- [The problem] Set down every line of the data below word for word, leaving out the pictures.

>> START Recorded information

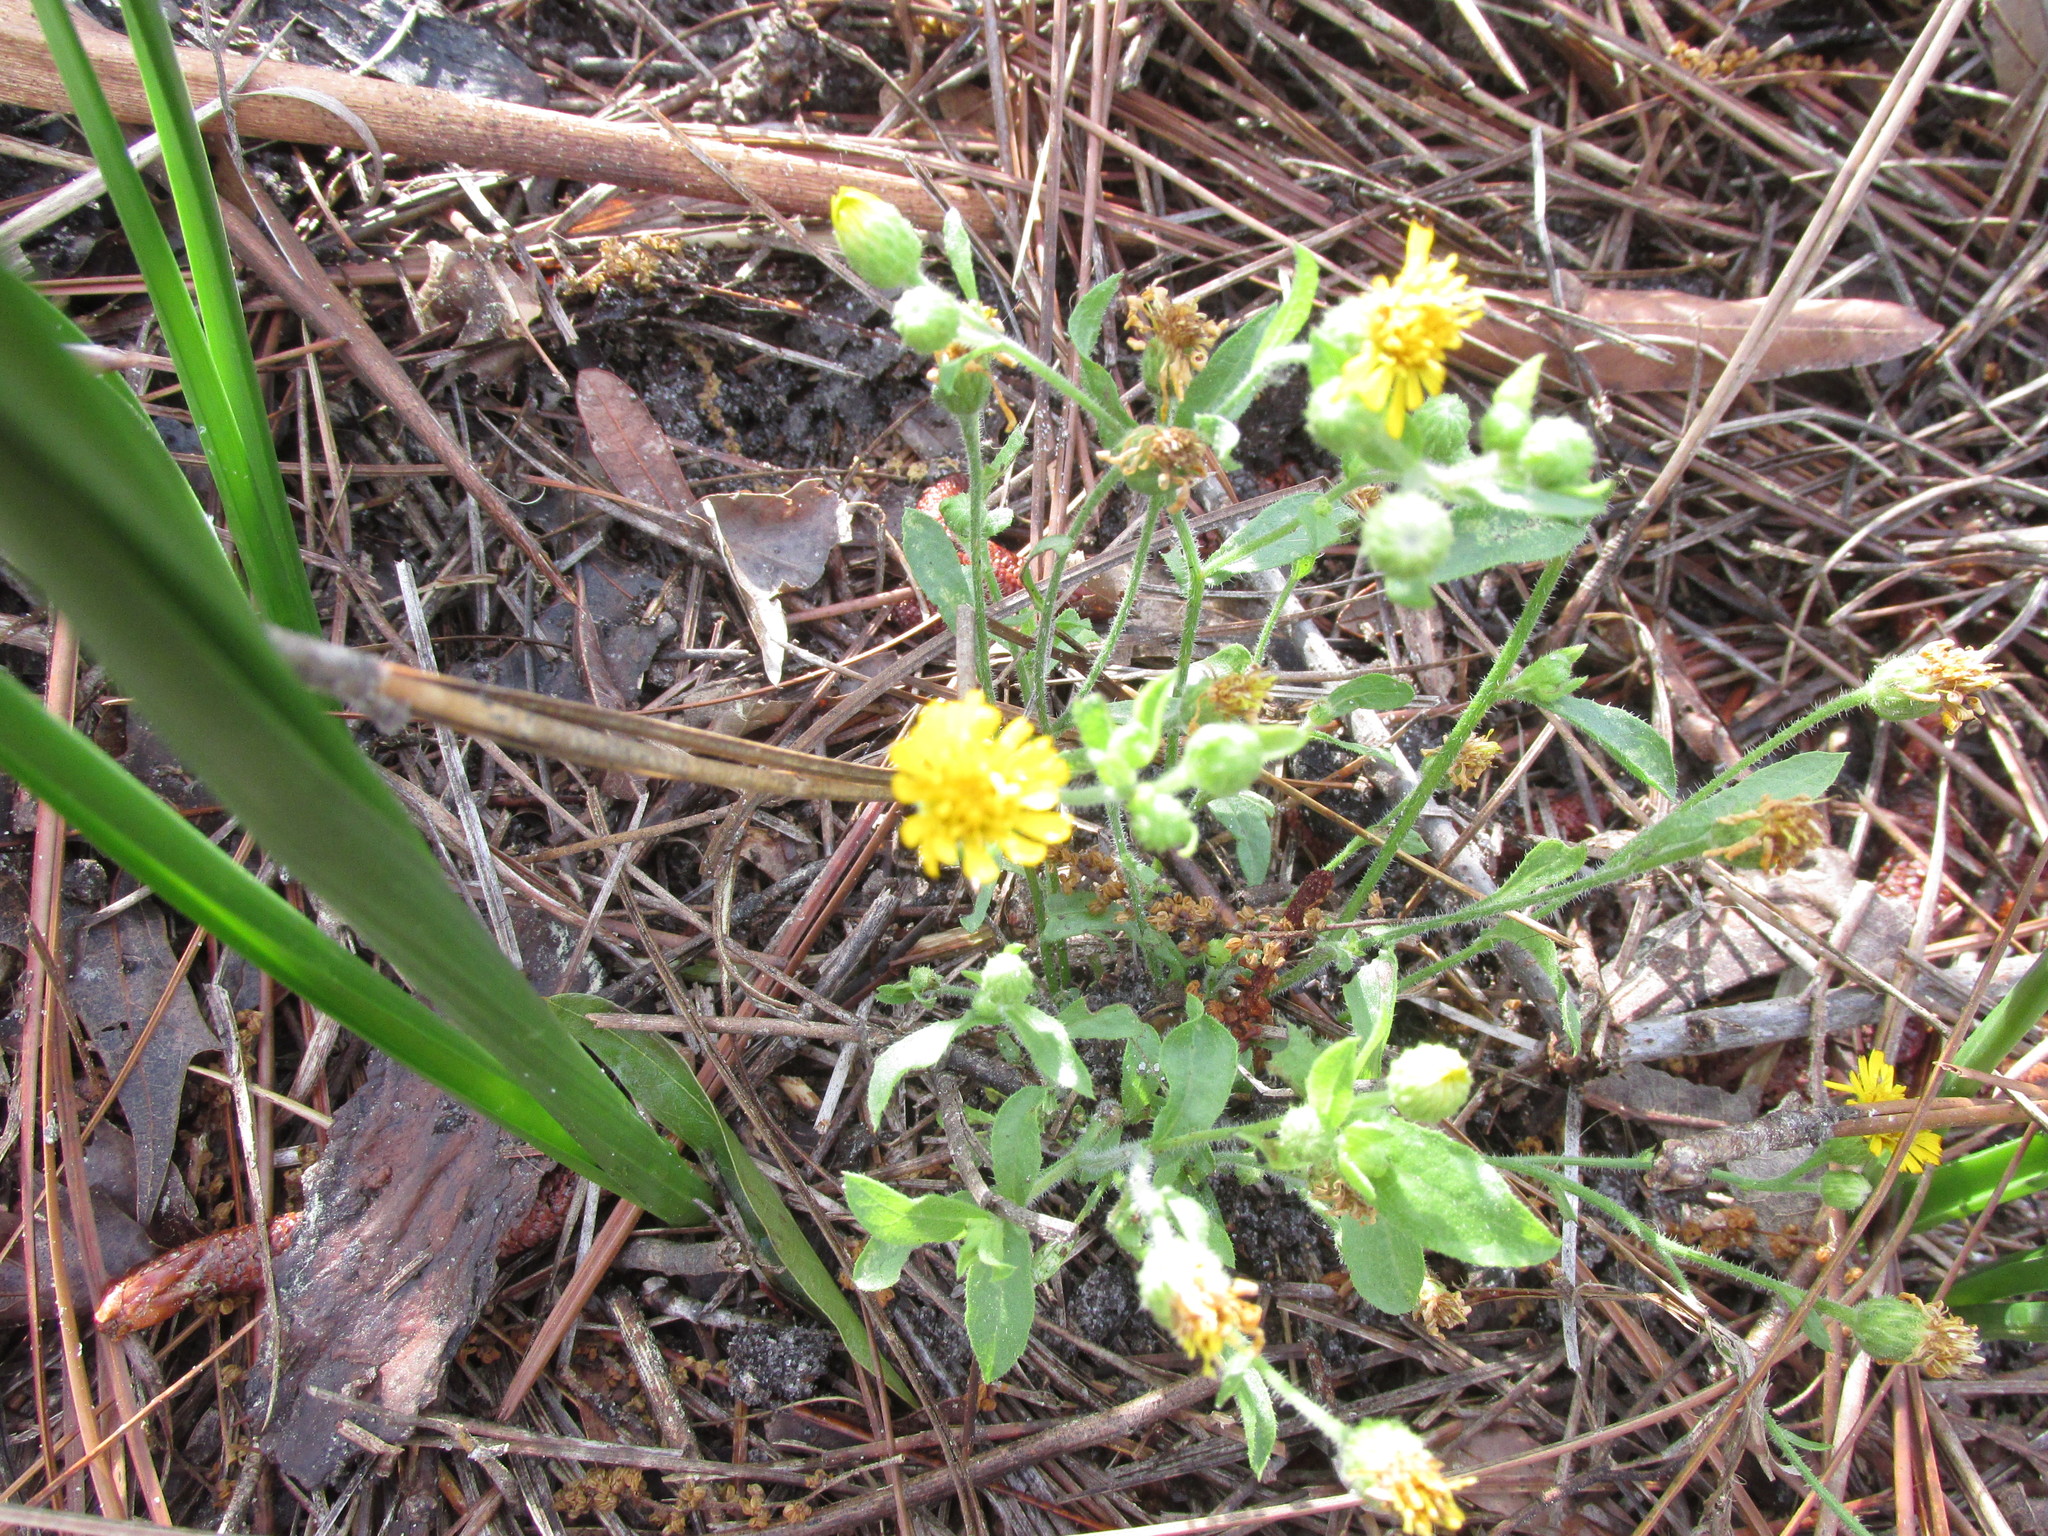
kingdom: Plantae
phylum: Tracheophyta
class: Magnoliopsida
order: Asterales
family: Asteraceae
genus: Heterotheca
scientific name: Heterotheca subaxillaris
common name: Camphorweed
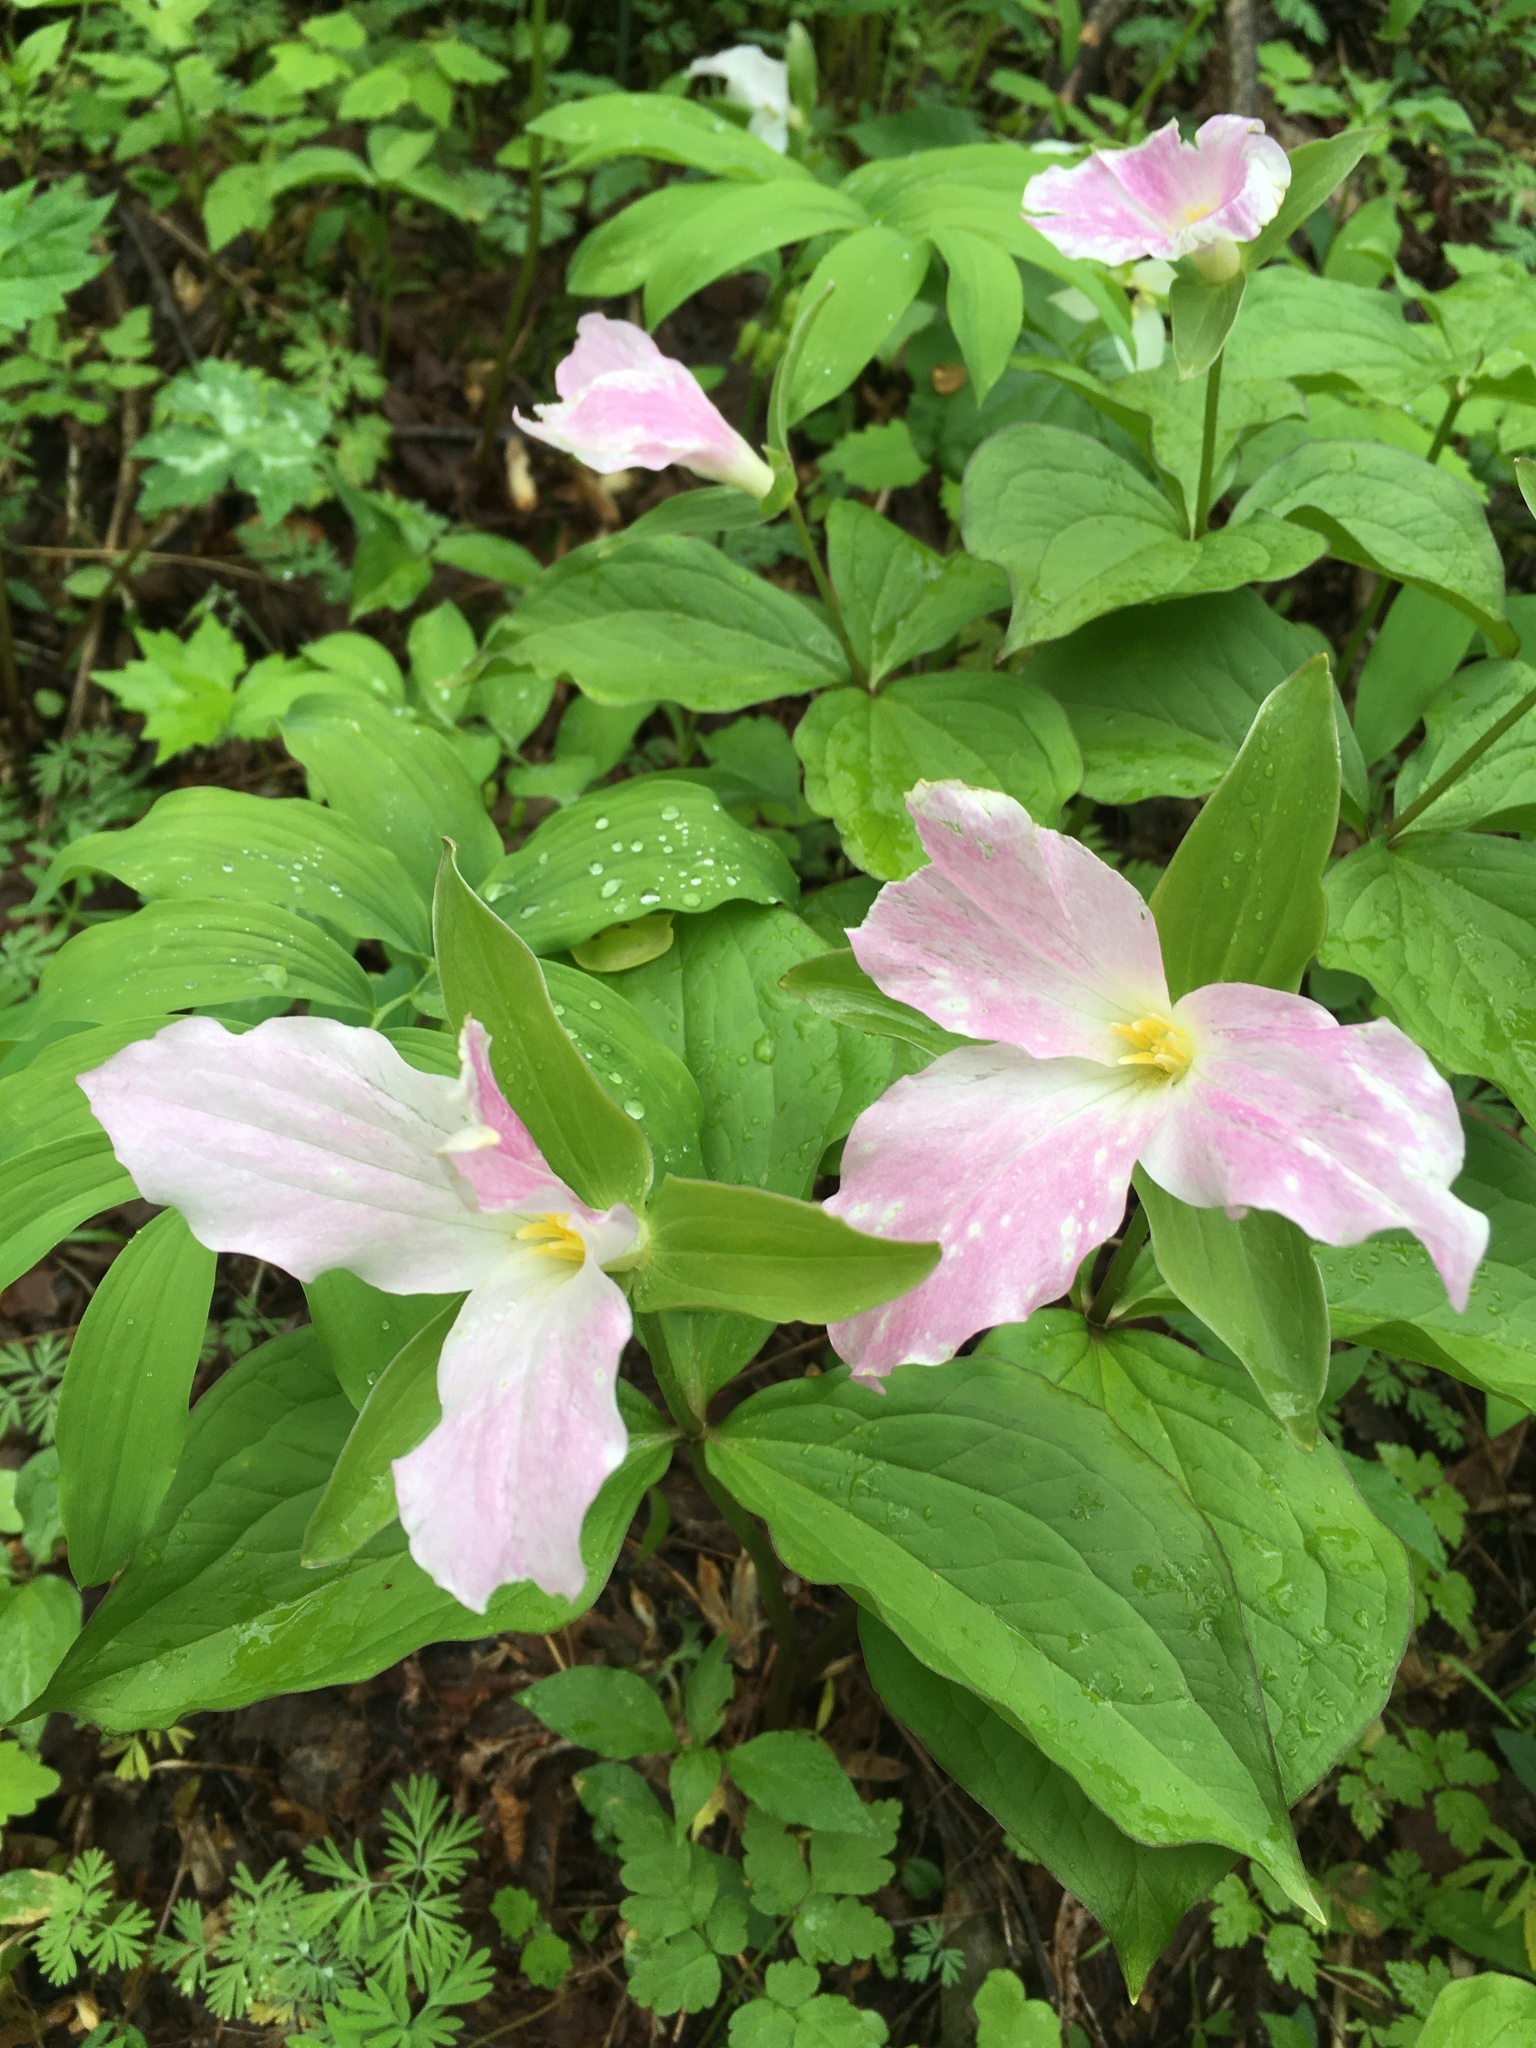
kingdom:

>> END Recorded information

- [Written solution]
kingdom: Plantae
phylum: Tracheophyta
class: Magnoliopsida
order: Asterales
family: Asteraceae
genus: Heterotheca
scientific name: Heterotheca subaxillaris
common name: Camphorweed
kingdom:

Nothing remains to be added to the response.